▶ [INSTRUCTIONS FOR THE TASK]:
Reproduce the records. Keep every word exact and include no images.

▶ [INFORMATION SHOWN]:
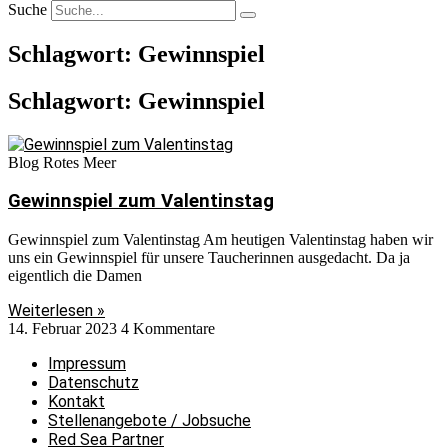
Suche
Schlagwort: Gewinnspiel
Schlagwort: Gewinnspiel
Blog Rotes Meer
Gewinnspiel zum Valentinstag
Gewinnspiel zum Valentinstag Am heutigen Valentinstag haben wir
uns ein Gewinnspiel für unsere Taucherinnen ausgedacht. Da ja
eigentlich die Damen
Weiterlesen »
14. Februar 2023
4 Kommentare
Impressum
Datenschutz
Kontakt
Stellenangebote / Jobsuche
Red Sea Partner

▶ [SOLUTION]:
Suche
Schlagwort: Gewinnspiel
Schlagwort: Gewinnspiel
Blog Rotes Meer
Gewinnspiel zum Valentinstag
Gewinnspiel zum Valentinstag Am heutigen Valentinstag haben wir
uns ein Gewinnspiel für unsere Taucherinnen ausgedacht. Da ja
eigentlich die Damen
Weiterlesen »
14. Februar 2023
4 Kommentare
Impressum
Datenschutz
Kontakt
Stellenangebote / Jobsuche
Red Sea Partner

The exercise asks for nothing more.